Safina also expressed concern that the second retail space was not functional given its size and shape. “It has no storage,” Safina continued. He also expressed dismay at the use of large panels for the exterior of the upper floors of the building.
CPDC chair Pamela Adrian pointed out that Green Street is a one-way street meaning that vehicles would have to maneuver around the neighborhood to enter the building. CPDC member John Weston echoed this concern. One abutting resident even suggested that Green Street could be closed at its western end, allowing two-way traffic into the garage. Member Heather Clish suggested that a walking path on the eastern edge of the property could be a great way to connect pedestrians from Green Street to Haven Street and could be developed into a nice public space with benches and trees. This idea was endorsed by resident David Talbot, who pressed for the CPDC to make it a condition for approval.
CPDC continued the public hearing to 7:45 on July 11.
459 Main Street
CPDC next reopened the public hearing for a proposed 40R development at 459 Main Street, currently the site of 128 Tire. The 21,864 square foot proposed building would house 1,471 square feet of retail space on the first floor with four one-bedroom units, seven two-bedroom units, and one three-bedroom unit on the upper three floors.
Attorney Jesse Schomer, speaking for applicant G.C. Fodera Contracting, described what he referred to as “significant revisions” to the project, including eliminating the rear-facing garage on the east side of the building that abuts a residential property. This would be replaced with fenced-off outdoor parking. The first-floor garage has been rearranged with fewer compact spaces. Each remaining compact space is now proposed to be six inches wider than before.

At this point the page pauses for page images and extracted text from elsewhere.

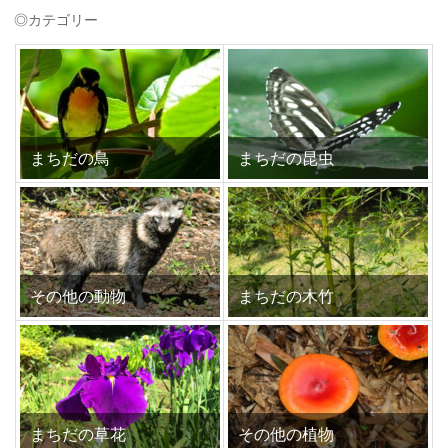
◎カテゴリー
まちだの鳥
まちだの昆虫
その他の動物
まちだの木竹
まちだの草花
その他の植物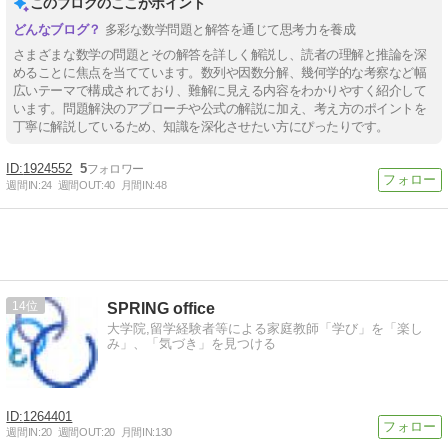
このブログのここがポイント
多彩な数学問題と解答を通じて思考力を養成
さまざまな数学の問題とその解答を詳しく解説し、読者の理解と推論を深
めることに焦点を当てています。数列や因数分解、幾何学的な考察など幅
広いテーマで構成されており、難解に見える内容をわかりやすく紹介して
います。問題解決のアプローチや公式の解説に加え、考え方のポイントを
丁寧に解説しているため、知識を深化させたい方にぴったりです。
1924552
5
週間IN:
24
週間OUT:
40
月間IN:
48
14
SPRING office
大学院,留学経験者等による家庭教師「学び」を「楽し
み」、「気づき」を見つける
1264401
週間IN:
20
週間OUT:
20
月間IN:
130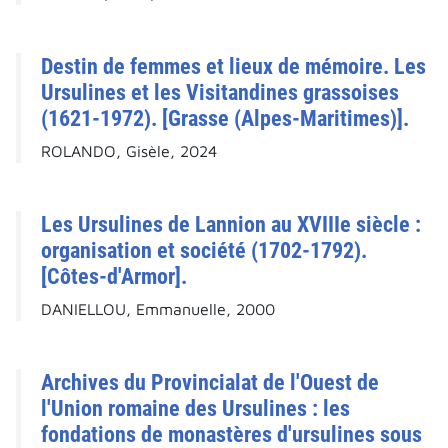
Destin de femmes et lieux de mémoire. Les
Ursulines et les Visitandines grassoises
(1621-1972). [Grasse (Alpes-Maritimes)].
ROLANDO, Gisèle, 2024
Les Ursulines de Lannion au XVIIIe siècle :
organisation et société (1702-1792).
[Côtes-d'Armor].
DANIELLOU, Emmanuelle, 2000
Archives du Provincialat de l'Ouest de
l'Union romaine des Ursulines : les
fondations de monastères d'ursulines sous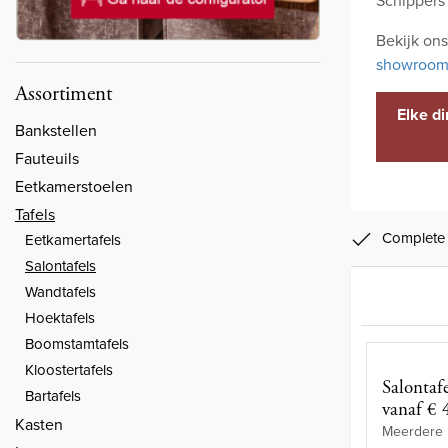
Bekijk on
showroo
Assortiment
Elke d
Bankstellen
Fauteuils
Eetkamerstoelen
Tafels
Complete 
Eetkamertafels
Salontafels
Wandtafels
Hoektafels
Boomstamtafels
Kloostertafels
Salontaf
Bartafels
vanaf € 
Kasten
Meerdere 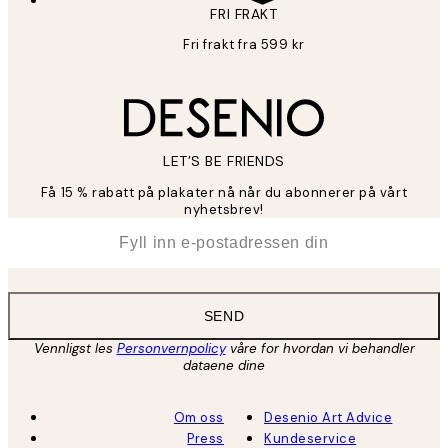
FRI FRAKT
Fri frakt fra 599 kr
LET’S BE FRIENDS
Få 15 % rabatt på plakater nå når du abonnerer på vårt
nyhetsbrev!
*
E-post
SEND
Vennligst les
Personvernpolicy
våre for hvordan vi behandler
dataene dine
Om oss
Desenio Art Advice
Press
Kundeservice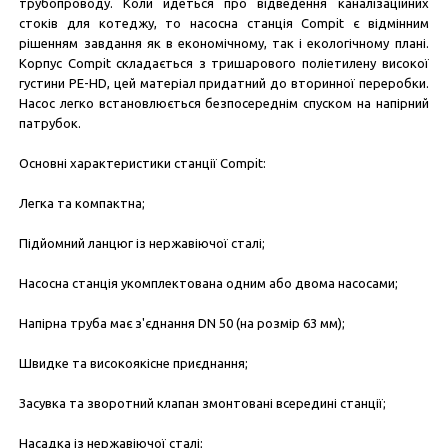
трубопроводу. Коли йдеться про відведення каналізаційних
стоків для котеджу, то насосна станція Compit є відмінним
рішенням завдання як в економічному, так і екологічному плані.
Корпус Compit складається з тришарового поліетилену високої
густини PE-HD, цей матеріал придатний до вторинної переробки.
Насос легко встановлюється безпосереднім спуском на напірний
патрубок.
Основні характеристики станції Compit:
Легка та компактна;
Підйомний ланцюг із нержавіючої сталі;
Насосна станція укомплектована одним або двома насосами;
Напірна труба має з'єднання DN 50 (на розмір 63 мм);
Швидке та високоякісне приєднання;
Засувка та зворотний клапан змонтовані всередині станції;
Насадка із нержавіючої сталі;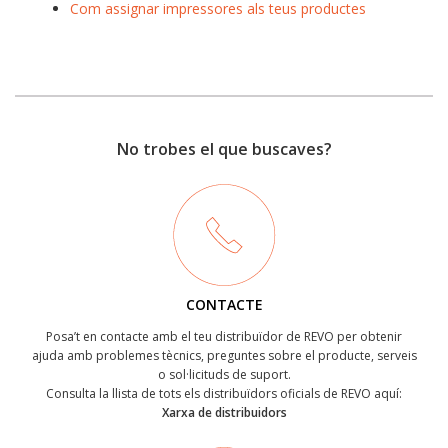
Com assignar impressores als teus productes
No trobes el que buscaves?
CONTACTE
Posa’t en contacte amb el teu distribuïdor de REVO per obtenir
ajuda amb problemes tècnics, preguntes sobre el producte, serveis
o sol·licituds de suport.
Consulta la llista de tots els distribuïdors oficials de REVO aquí:
Xarxa de distribuidors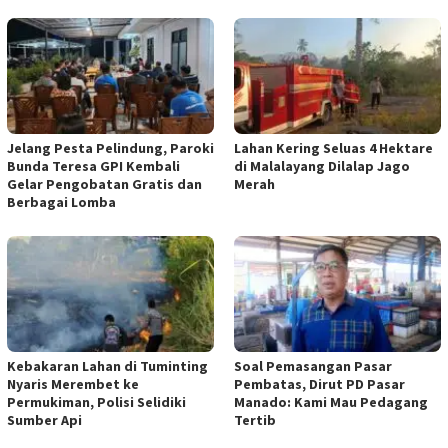
Jelang Pesta Pelindung, Paroki
Lahan Kering Seluas 4 Hektare
Bunda Teresa GPI Kembali
di Malalayang Dilalap Jago
Gelar Pengobatan Gratis dan
Merah
Berbagai Lomba
Kebakaran Lahan di Tuminting
Soal Pemasangan Pasar
Nyaris Merembet ke
Pembatas, Dirut PD Pasar
Permukiman, Polisi Selidiki
Manado: Kami Mau Pedagang
Sumber Api
Tertib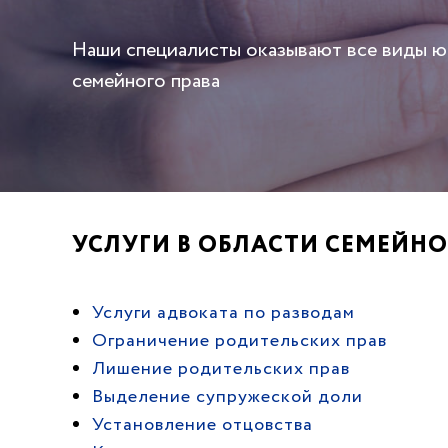
Наши специалисты оказывают все виды 
семейного права
УСЛУГИ В ОБЛАСТИ СЕМЕЙНО
Услуги адвоката по разводам
Ограничение родительских прав
Лишение родительских прав
Выделение супружеской доли
Установление отцовства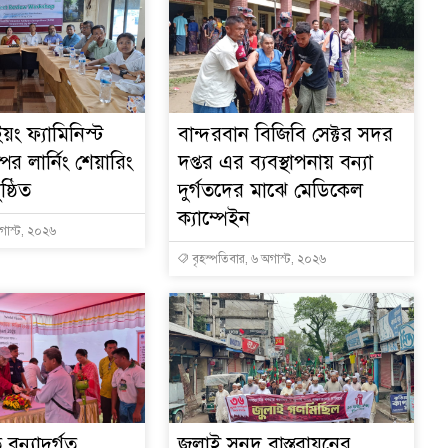
য়ং ফ্যামিনিস্ট
বান্দরবান বিজিবি সেক্টর সদর
ের লার্নিং শেয়ারিং
দপ্তর এর ব্যবস্থাপনায় বন্যা
ষ্ঠিত
দুর্গতদের মাঝে মেডিকেল
ক্যাম্পেইন
অগাস্ট, ২০২৬
বৃহস্পতিবার, ৬ অগাস্ট, ২০২৬
বন্যাদুর্গত
জুলাই সনদ বাস্তবায়নের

This has also allowed room for a twentieth space in the garage, which would be set aside for retail usage. There are now 1.42 spaces per unit for residential parking with a unit density of forty-eight units per acre.
Schomer also provided a construction management plan, a snow management plan, a traffic memo, and a shadow study for the building.

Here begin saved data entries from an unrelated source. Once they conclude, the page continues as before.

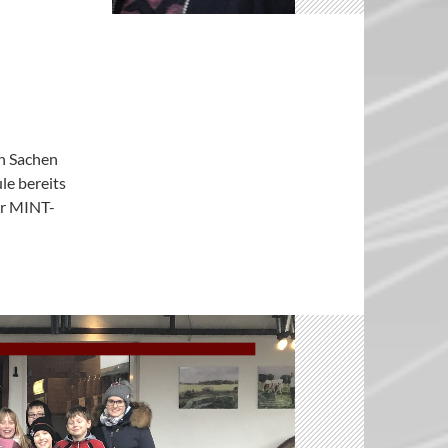
in Sachen
le bereits
ur MINT-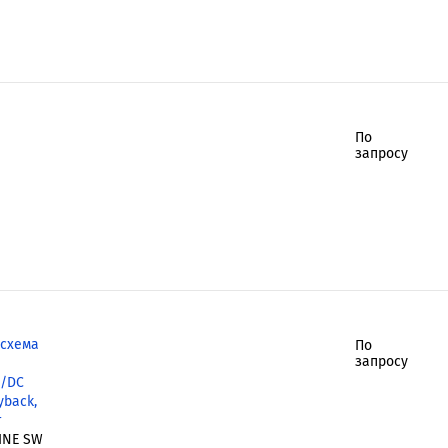
По
запросу
осхема
По
запросу
C/DC
yback,
т
INE SW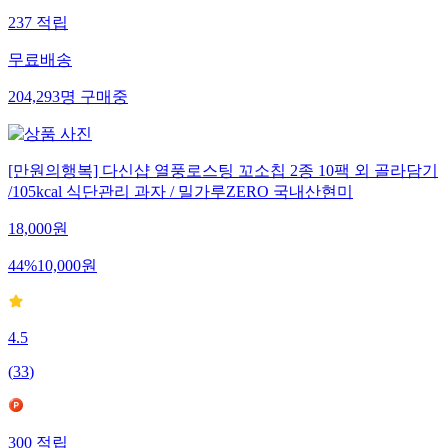
237
적립
무료배송
204,293
명
구매중
[만원의행복] 다신샵 열풍로스팅 꼬소칩 2종 10팩 외 골라담기
/105kcal 식단관리 과자 / 밀가루ZERO 국내산현미
18,000
원
44
%
10,000
원
4.5
(
33
)
300
적립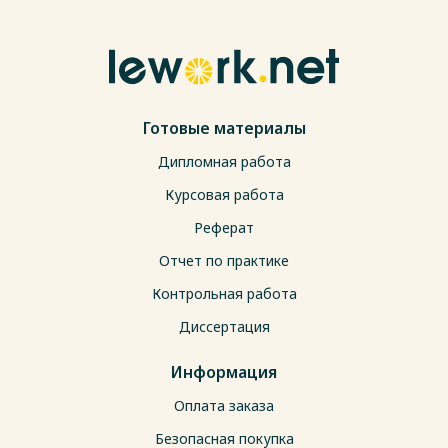
Готовые материалы
Дипломная работа
Курсовая работа
Реферат
Отчет по практике
Контрольная работа
Диссертация
Информация
Оплата заказа
Безопасная покупка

Weston referred to the provided traffic memo as “disappointing” as it provided no documentation for its assumptions regarding the directionality of traffic leaving the building, stating this as “an important number.” Weston also expressed frustration that the memo indicated that it is the town’s responsibility to “fix” the intersection for the developer. Weston suggested that a peer review of the traffic impact information would be needed for the CPDC to make an informed decision on the proposed project.
CPDC member Catrina Meyer followed this up, requesting information regarding how the queuing for this intersection on Washington Street works now and what the impact of this proposed development would be on that queuing. Schomer indicated that the developer would not oppose a peer review of the traffic study.

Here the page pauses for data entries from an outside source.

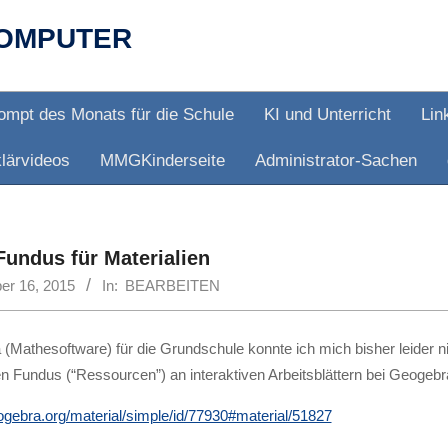
OMPUTER
ompt des Monats für die Schule
KI und Unterricht
Lin
lärvideos
MMGKinderseite
Administrator-Sachen
Fundus für Materialien
er 16, 2015
In:
BEARBEITEN
(Mathesoftware) für die Grundschule konnte ich mich bisher leider nie
n Fundus (“Ressourcen”) an interaktiven Arbeitsblättern bei Geogeb
eogebra.org/material/simple/id/77930#material/51827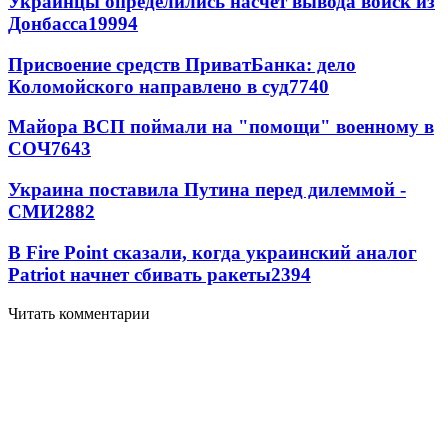
Украинцы определились насчет вывода войск из
Донбасса
19994
Присвоение средств ПриватБанка: дело
Коломойского направлено в суд
7740
Майора ВСП поймали на "помощи" военному в
СОЧ
7643
Украина поставила Путина перед дилеммой -
СМИ
2882
В Fire Point сказали, когда украинский аналог
Patriot начнет сбивать ракеты
2394
Читать комментарии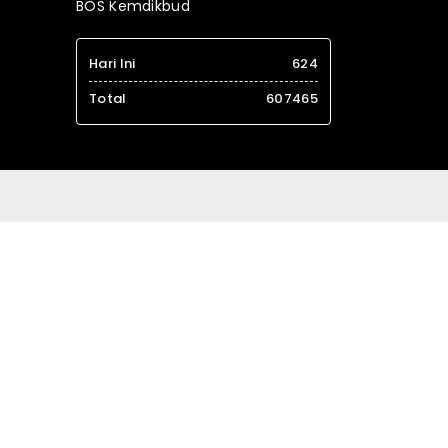
BOS Kemdikbud
Hari Ini
624
Total
607465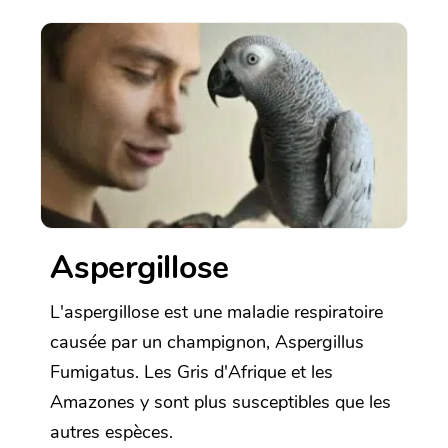
Aspergillose
L'aspergillose est une maladie respiratoire
causée par un champignon, Aspergillus
Fumigatus. Les Gris d'Afrique et les
Amazones y sont plus susceptibles que les
autres espèces.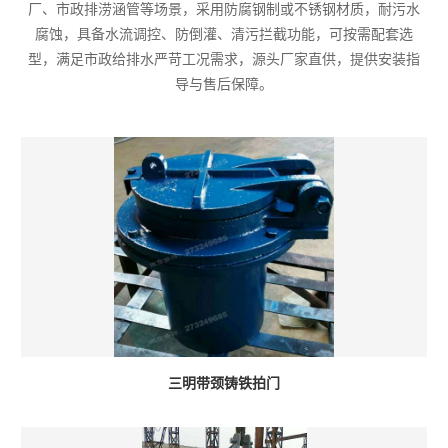
厂、市政排涝涵管等场景，采用防腐钢制或不锈钢材质，耐污水
腐蚀，具备水流调控、防倒灌、清污拦截功能，可按需配套选
型，满足市政给排水严苛工况需求，源头厂家直供，提供安装指
导与售后保障。
三明带颈铸铁拍门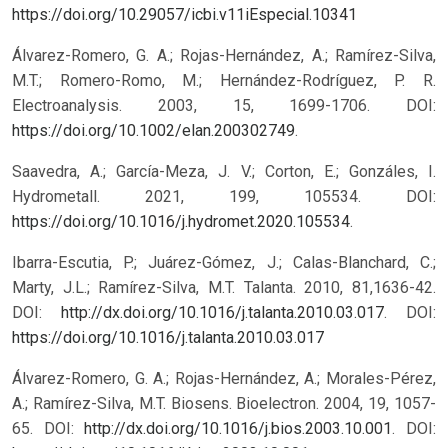
https://doi.org/10.29057/icbi.v11iEspecial.10341
Álvarez-Romero, G. A.; Rojas-Hernández, A.; Ramírez-Silva,
M.T.; Romero-Romo, M.; Hernández-Rodríguez, P. R.
Electroanalysis. 2003, 15, 1699-1706. DOI:
https://doi.org/10.1002/elan.200302749
.
Saavedra, A.; García-Meza, J. V.; Corton, E.; Gonzáles, I.
Hydrometall. 2021, 199, 105534. DOI:
https://doi.org/10.1016/j.hydromet.2020.105534
.
Ibarra-Escutia, P.; Juárez-Gómez, J.; Calas-Blanchard, C.;
Marty, J.L.; Ramírez-Silva, M.T. Talanta. 2010, 81,1636-42.
DOI:
http://dx.doi.org/10.1016/j.talanta.2010.03.017
.
DOI:
https://doi.org/10.1016/j.talanta.2010.03.017
Álvarez-Romero, G. A.; Rojas-Hernández, A.; Morales-Pérez,
A.; Ramírez-Silva, M.T. Biosens. Bioelectron. 2004, 19, 1057-
65. DOI:
http://dx.doi.org/10.1016/j.bios.2003.10.001
.
DOI:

Weston also expressed concerns about the construction management plan’s lack of specificity regarding street usage during construction. “My concern is can you do this work without impact on Route 28,” Weston asked.
The residential abutter also complained about the impact that shadows from the building would have on his property and reminded the CPDC that the Reading Police Department had issued a memo stating their belief that the building would “have too great an impact on traffic and parking” in the area.
After Weston shared that he doubted the viability of the retail space, a discussion regarding the potential use of the space as a professional or office space ensued. Safina even wondered if the project would be acceptable as a residential-only project. The CPDC continued the public hearing to August 8 at 7:30pm.
583 Main Street
CPDC also voted 5-0 to approve the certificate of appropriateness for new canopies for Pizza World at 583 Main Street and offered comments for a new sign for the Mattera Cabin at 1481 Main Street.
CPDC reorganized, electing Clish as chair and Meyer as secretary for the coming year starting in July. CPDC adjourned at 12:00am.